**WHAT THE TASK REQUIRES**. Without including the pictures, copy out every line below.

**TASK INPUT**.
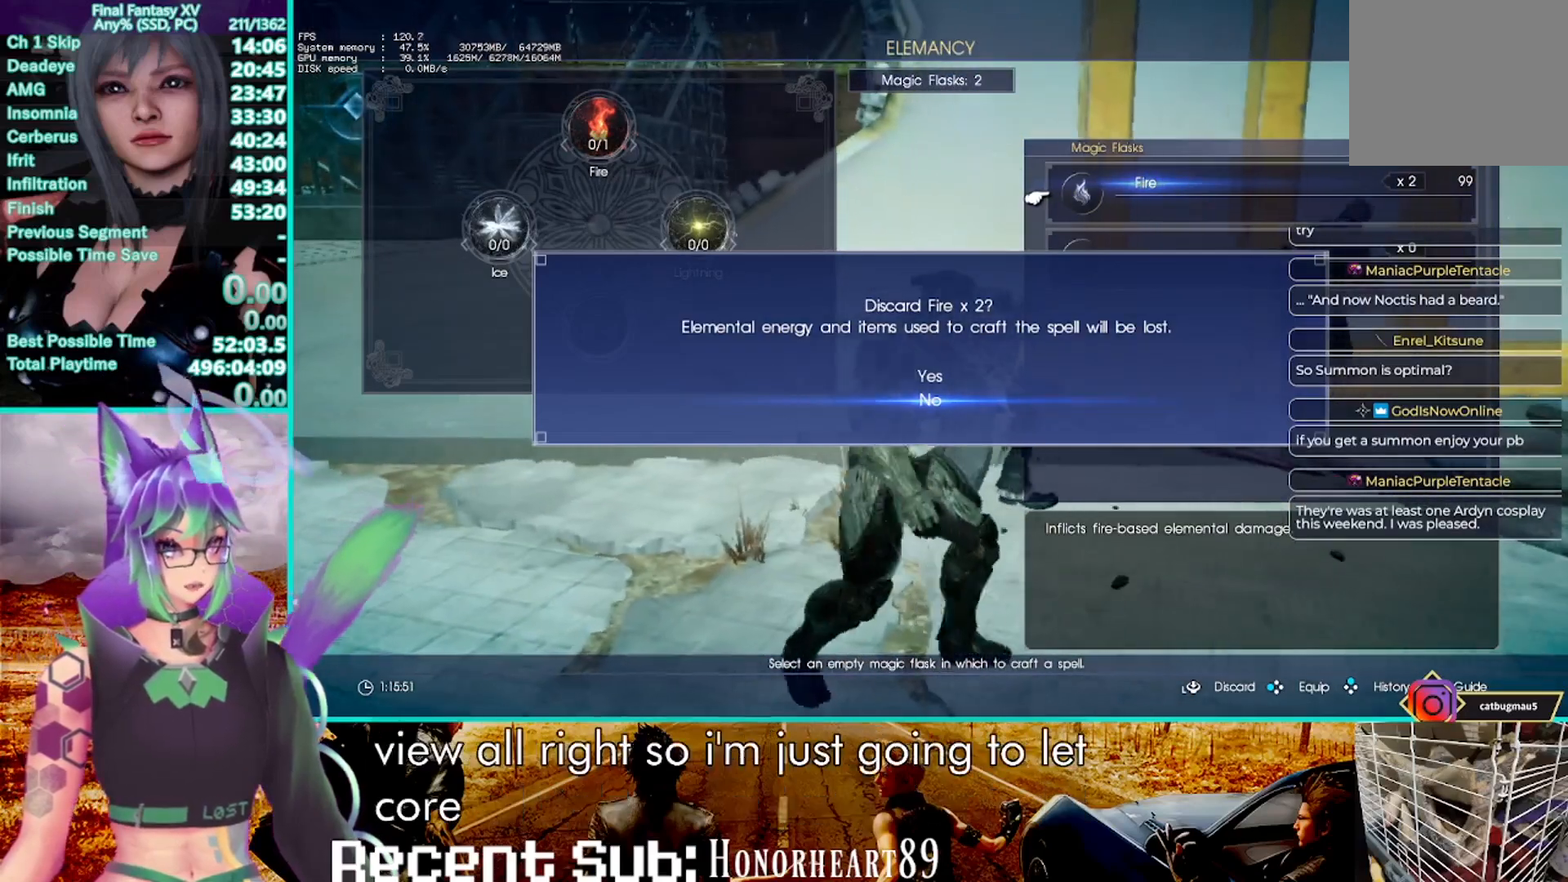
{"buttons": [], "left_stick": "center", "right_stick": "center", "events": [[33, "left_stick", "center"]]}
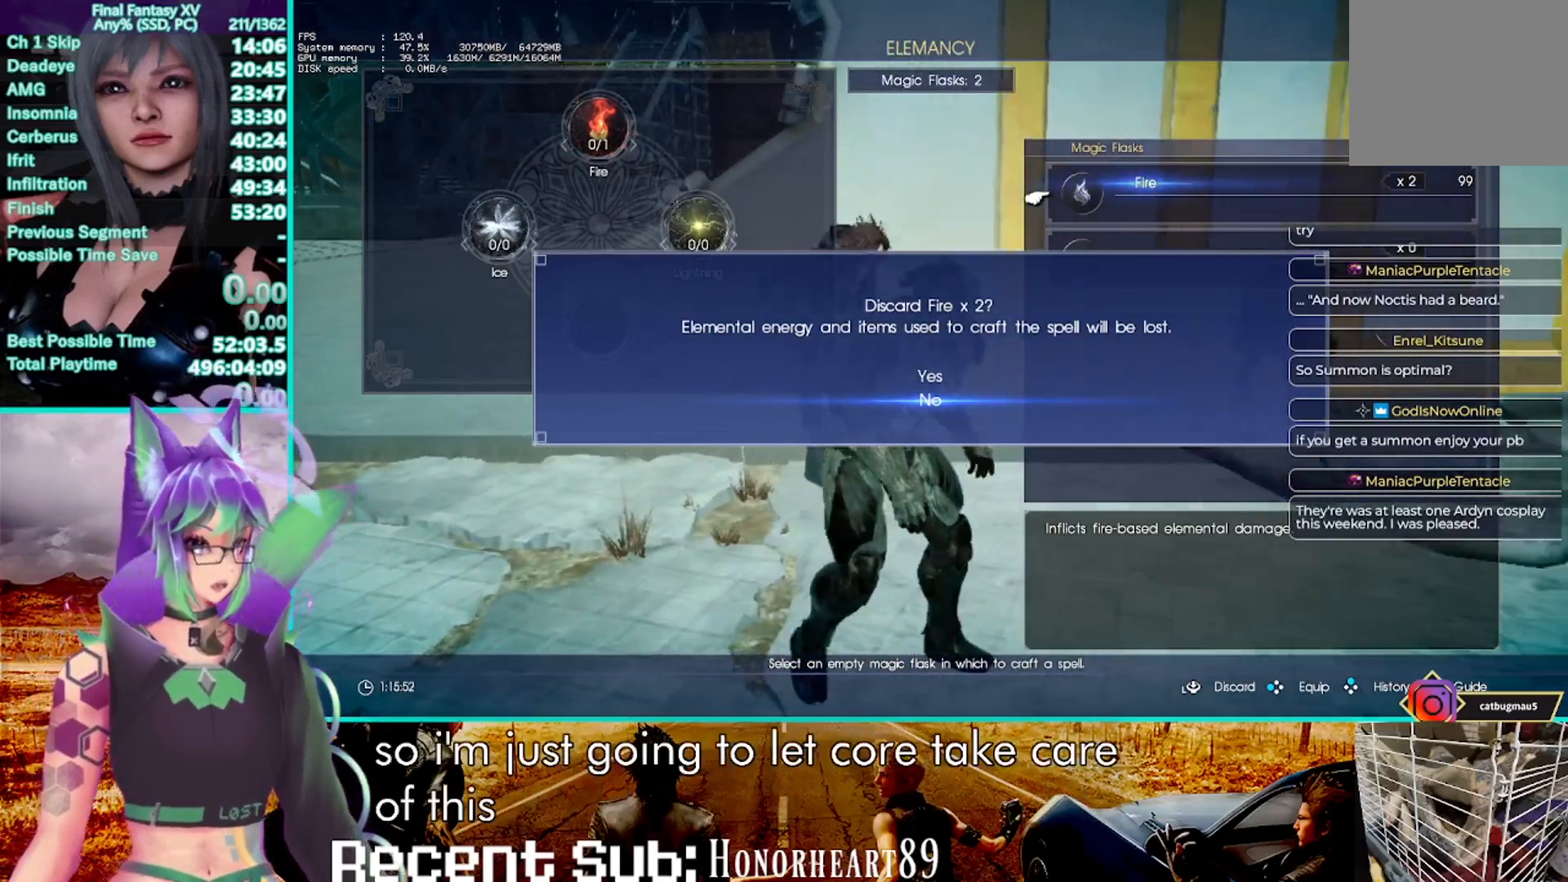
{"buttons": [], "left_stick": "center", "right_stick": "center", "events": []}
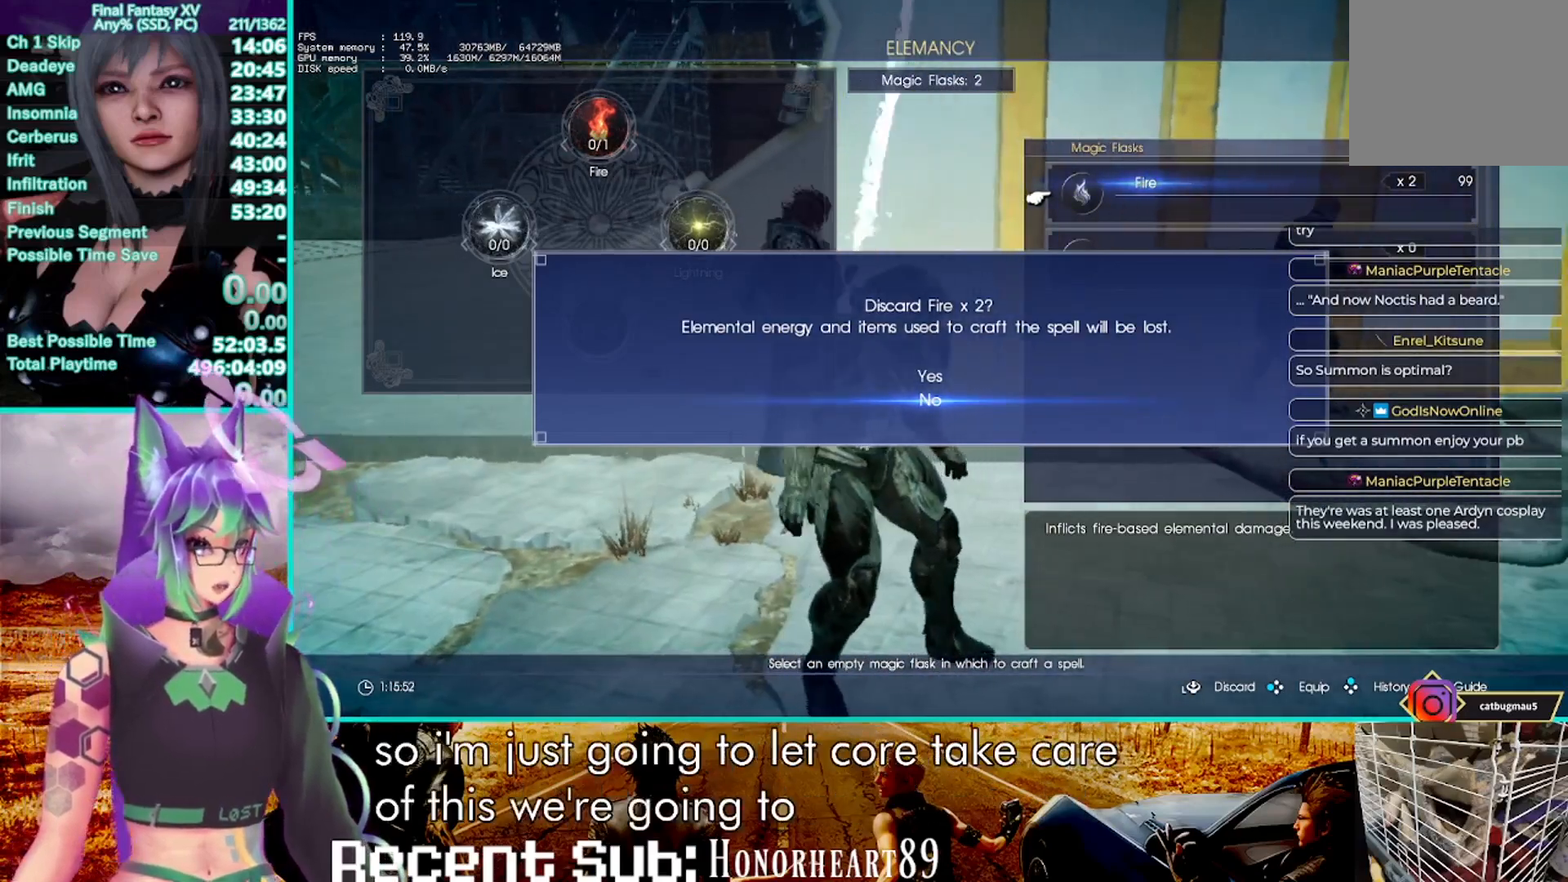
{"buttons": [], "left_stick": "center", "right_stick": "center", "events": []}
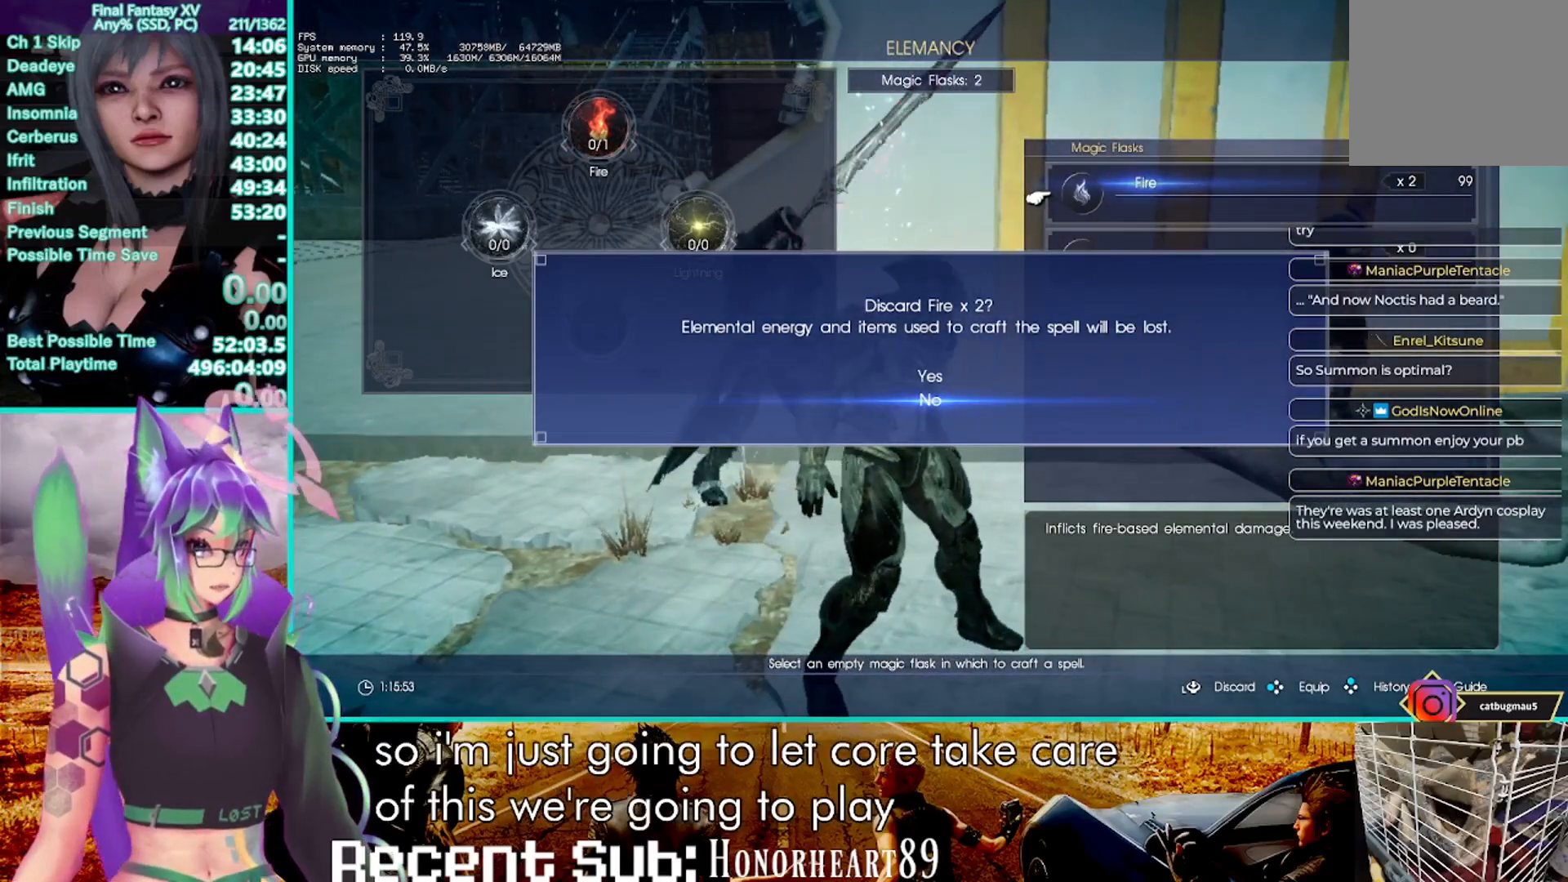
{"buttons": [], "left_stick": "center", "right_stick": "center", "events": []}
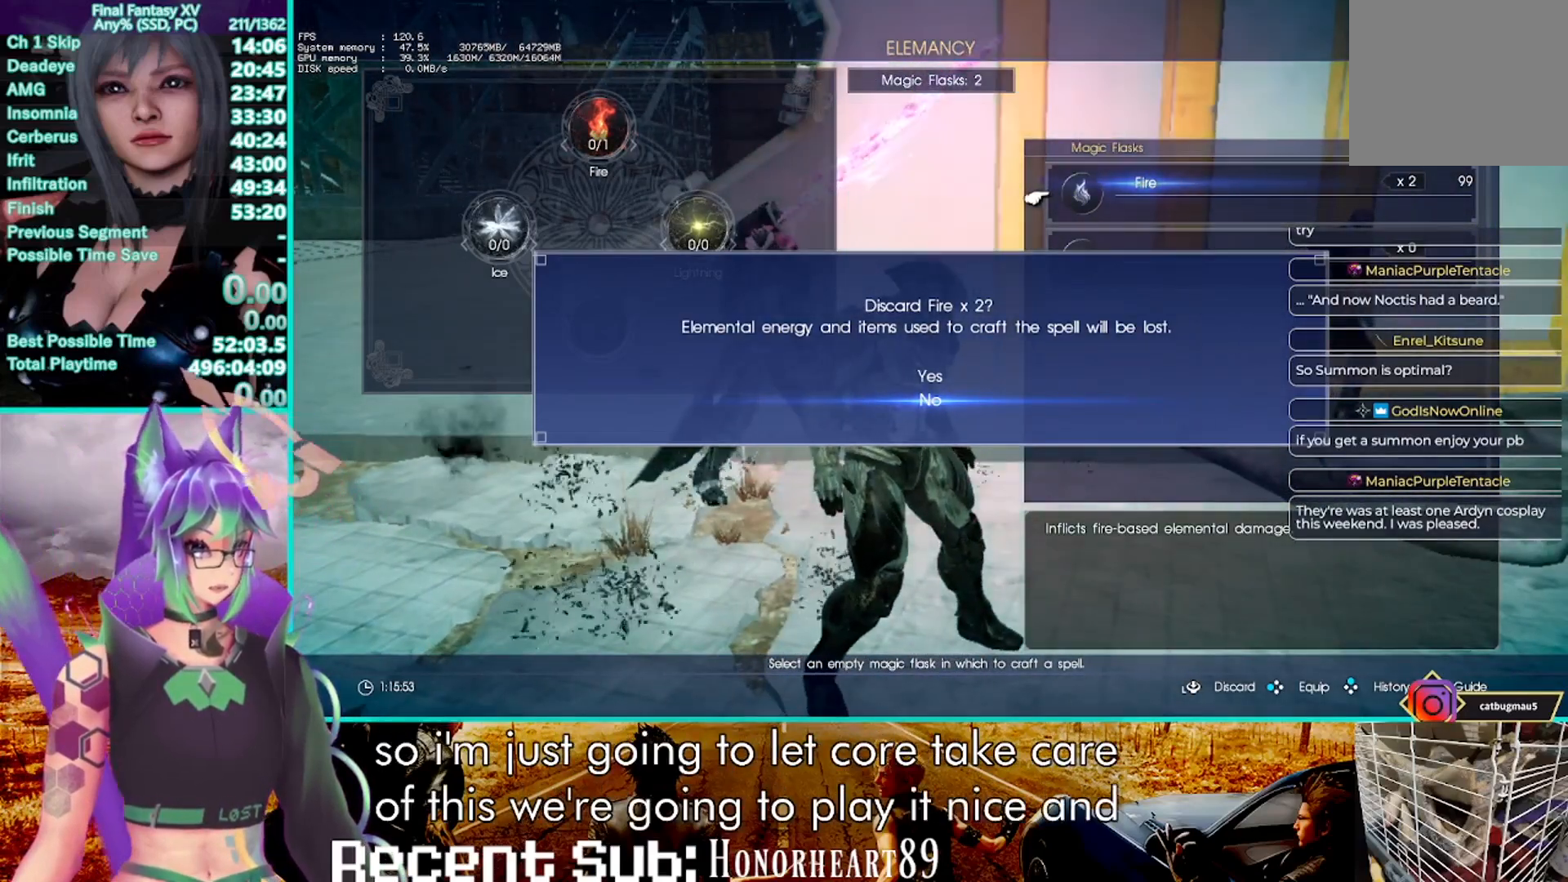
{"buttons": [], "left_stick": "center", "right_stick": "center", "events": []}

**EXERCISE ANSWER**.
{"buttons": [], "left_stick": "center", "right_stick": "center", "events": [[33, "left_stick", "center"]]}
{"buttons": [], "left_stick": "center", "right_stick": "center", "events": []}
{"buttons": [], "left_stick": "center", "right_stick": "center", "events": []}
{"buttons": [], "left_stick": "center", "right_stick": "center", "events": []}
{"buttons": [], "left_stick": "center", "right_stick": "center", "events": []}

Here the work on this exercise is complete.